• **WHAT TO PRODUCE**:
Print the text read from each of the items below exactly as it appears, line for line, and leave the pictures out of your answer.

• **DATA LISTING**:

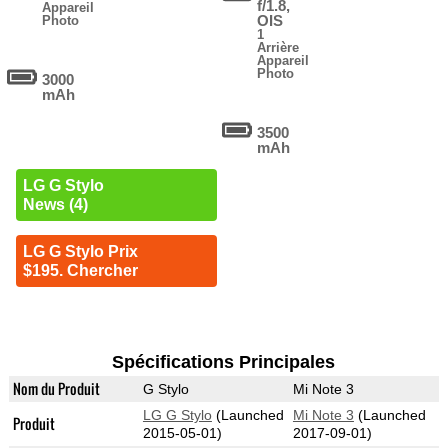
f/1.8,
Appareil
OIS
Photo
1
Arrière
Appareil
Photo
3000
mAh
3500
mAh
LG G Stylo
News (4)
LG G Stylo Prix
$195. Chercher
Spécifications Principales
Nom du Produit
G Stylo
Mi Note 3
LG G Stylo
(Launched
Mi Note 3
(Launched
Produit
2015-05-01)
2017-09-01)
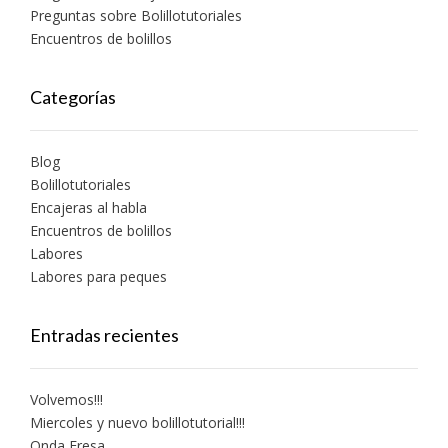
Preguntas sobre Bolillotutoriales
Encuentros de bolillos
Categorías
Blog
Bolillotutoriales
Encajeras al habla
Encuentros de bolillos
Labores
Labores para peques
Entradas recientes
Volvemos!!!
Miercoles y nuevo bolillotutorial!!!
Onda Fresa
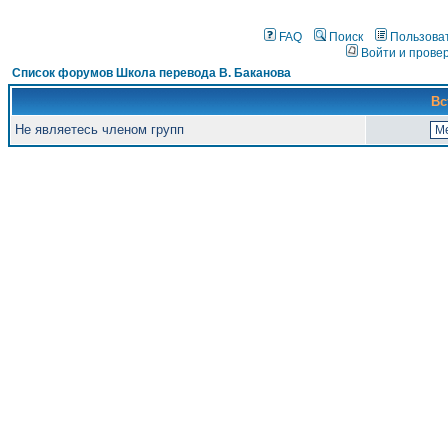
FAQ
Поиск
Пользова
Войти и прове
Список форумов Школа перевода В. Баканова
Вс
Не являетесь членом групп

• **PROBLEM SOLUTION**:
f/1.8,
Appareil
OIS
Photo
1
Arrière
Appareil
Photo
3000
mAh
3500
mAh
LG G Stylo
News (4)
LG G Stylo Prix
$195. Chercher
Spécifications Principales
Nom du Produit
G Stylo
Mi Note 3
LG G Stylo
(Launched
Mi Note 3
(Launched
Produit
2015-05-01)
2017-09-01)
Preguntas sobre Bolillotutoriales
Encuentros de bolillos
Categorías
Blog
Bolillotutoriales
Encajeras al habla
Encuentros de bolillos
Labores
Labores para peques
Entradas recientes
Volvemos!!!
Miercoles y nuevo bolillotutorial!!!
Onda Fresa
FAQ
Поиск
Пользова
Войти и прове
Список форумов Школа перевода В. Баканова
Вс
Не являетесь членом групп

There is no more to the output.